**WORK ORDER**
Set down each entry exactly; omit images.

Extracted page text data:

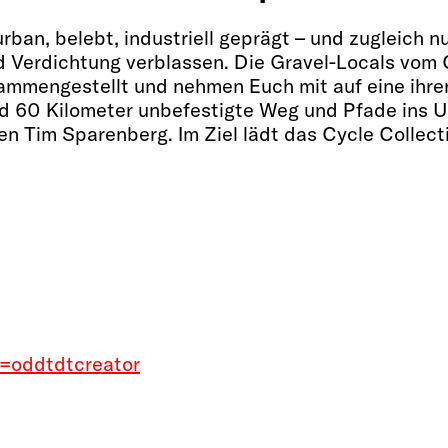
rban, belebt, industriell geprägt – und zugleich n
d Verdichtung verblassen. Die Gravel-Locals vom 
ammengestellt und nehmen Euch mit auf eine ihrer
 60 Kilometer unbefestigte Weg und Pfade ins U
en Tim Sparenberg. Im Ziel lädt das Cycle Collec
f=oddtdtcreator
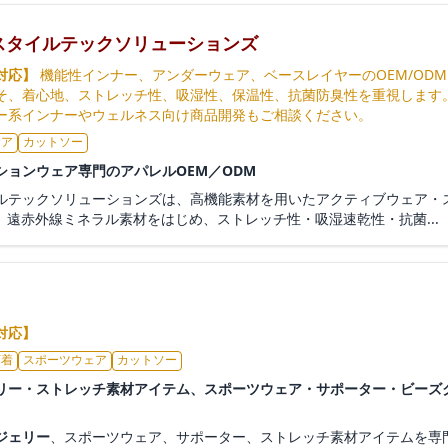
スタイルテックソリューションズ
対応】
機能性インナー、アンダーウェア、ベースレイヤーのOEM/OD
そ、着心地、ストレッチ性、吸湿性、保温性、抗菌防臭性を重視します
ー系インナーやウェルネス向け商品開発もご相談ください。
ェア
カットソー
ションウェア専門のアパレルOEM／ODM
ルテックソリューションズは、高機能素材を用いたアクティブウェア・ス
遠赤外線ミネラル素材をはじめ、ストレッチ性・吸湿速乾性・抗菌...
対応】
下着
スポーツウェア
カットソー
リー・ストレッチ素材アイテム、スポーツウェア・サポーター・ビーズ
ジェリー
、スポーツウェア、サポーター、ストレッチ素材アイテムを専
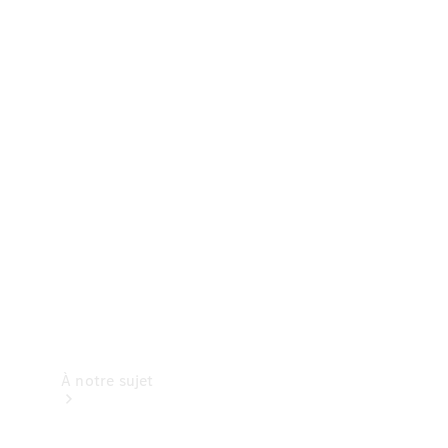
complètes
Accessoires
de camping
Prendre
rendez-
vous à
l'atelier
À notre sujet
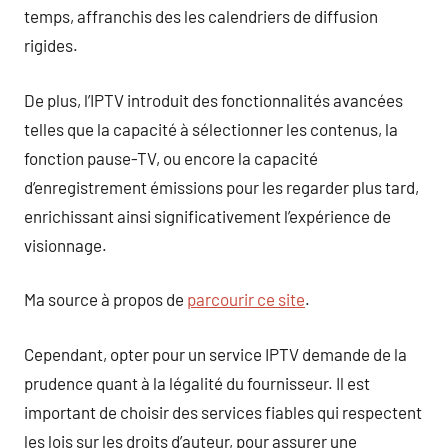
temps, affranchis des les calendriers de diffusion
rigides.
De plus, l’IPTV introduit des fonctionnalités avancées
telles que la capacité à sélectionner les contenus, la
fonction pause-TV, ou encore la capacité
d’enregistrement émissions pour les regarder plus tard,
enrichissant ainsi significativement l’expérience de
visionnage.
Ma source à propos de
parcourir ce site
.
Cependant, opter pour un service IPTV demande de la
prudence quant à la légalité du fournisseur. Il est
important de choisir des services fiables qui respectent
les lois sur les droits d’auteur, pour assurer une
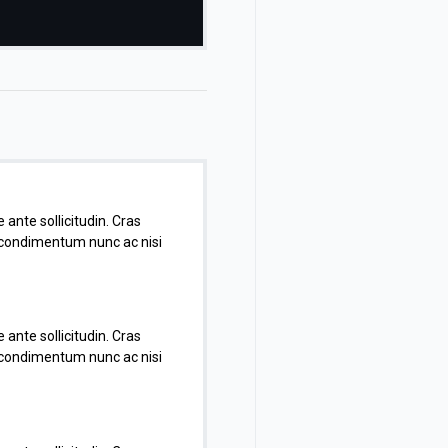
 ante sollicitudin. Cras
e condimentum nunc ac nisi
 ante sollicitudin. Cras
e condimentum nunc ac nisi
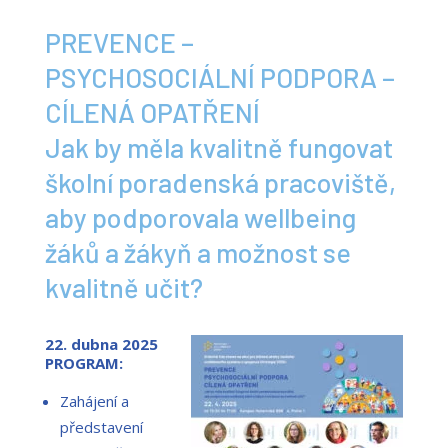
PREVENCE –
PSYCHOSOCIÁLNÍ PODPORA –
CÍLENÁ OPATŘENÍ
Jak by měla kvalitně fungovat
školní poradenská pracoviště,
aby podporovala wellbeing
žáků a žákyň a možnost se
kvalitně učit?
22. dubna 2025
PROGRAM:
Zahájení a
představení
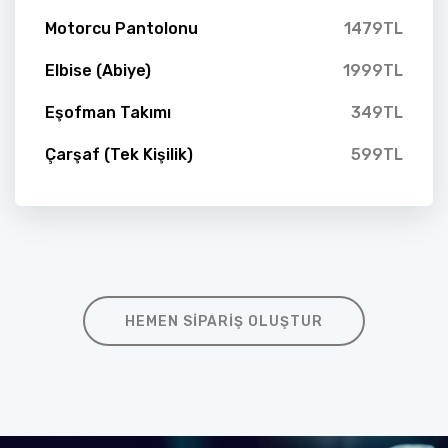
Motorcu Pantolonu
1479TL
Elbise (Abiye)
1999TL
Eşofman Takımı
349TL
Çarşaf (Tek Kişilik)
599TL
HEMEN SIPARIŞ OLUŞTUR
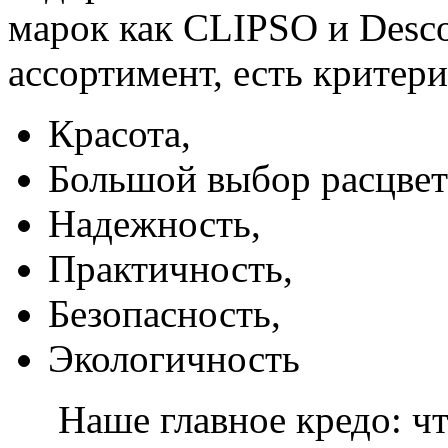
марок как CLIPSO и Desco
ассортимент, есть критер
Красота,
Большой выбор расцвет
Надежность,
Практичность,
Безопасность,
Экологичность
Наше главное кредо: чт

**WRITTEN RESPONSE**
rban, belebt, industriell geprägt – und zugleich n
d Verdichtung verblassen. Die Gravel-Locals vom 
ammengestellt und nehmen Euch mit auf eine ihrer
 60 Kilometer unbefestigte Weg und Pfade ins U
en Tim Sparenberg. Im Ziel lädt das Cycle Collec
f=oddtdtcreator
スタイルテックソリューションズ
対応】
機能性インナー、アンダーウェア、ベースレイヤーのOEM/OD
そ、着心地、ストレッチ性、吸湿性、保温性、抗菌防臭性を重視します
ー系インナーやウェルネス向け商品開発もご相談ください。
ェア
カットソー
ションウェア専門のアパレルOEM／ODM
ルテックソリューションズは、高機能素材を用いたアクティブウェア・ス
遠赤外線ミネラル素材をはじめ、ストレッチ性・吸湿速乾性・抗菌...
対応】
下着
スポーツウェア
カットソー
リー・ストレッチ素材アイテム、スポーツウェア・サポーター・ビーズ
ジェリー
、スポーツウェア、サポーター、ストレッチ素材アイテムを専
complètes
Accessoires
de camping
Prendre
rendez-
vous à
l'atelier
À notre sujet
temps, affranchis des les calendriers de diffusion
rigides.
De plus, l’IPTV introduit des fonctionnalités avancées
telles que la capacité à sélectionner les contenus, la
fonction pause-TV, ou encore la capacité
d’enregistrement émissions pour les regarder plus tard,
enrichissant ainsi significativement l’expérience de
visionnage.
Ma source à propos de
parcourir ce site
.
Cependant, opter pour un service IPTV demande de la
prudence quant à la légalité du fournisseur. Il est
important de choisir des services fiables qui respectent
les lois sur les droits d’auteur, pour assurer une
 ante sollicitudin. Cras
e condimentum nunc ac nisi
 ante sollicitudin. Cras
e condimentum nunc ac nisi
PREVENCE –
PSYCHOSOCIÁLNÍ PODPORA –
CÍLENÁ OPATŘENÍ
Jak by měla kvalitně fungovat
školní poradenská pracoviště,
aby podporovala wellbeing
žáků a žákyň a možnost se
kvalitně učit?
22. dubna 2025
PROGRAM:
Zahájení a
představení
Motorcu Pantolonu
1479TL
Elbise (Abiye)
1999TL
Eşofman Takımı
349TL
Çarşaf (Tek Kişilik)
599TL
HEMEN SIPARIŞ OLUŞTUR
марок как CLIPSO и Desco
ассортимент, есть критер
Красота,
Большой выбор расцвет
Надежность,
Практичность,
Безопасность,
Экологичность
Наше главное кредо: чт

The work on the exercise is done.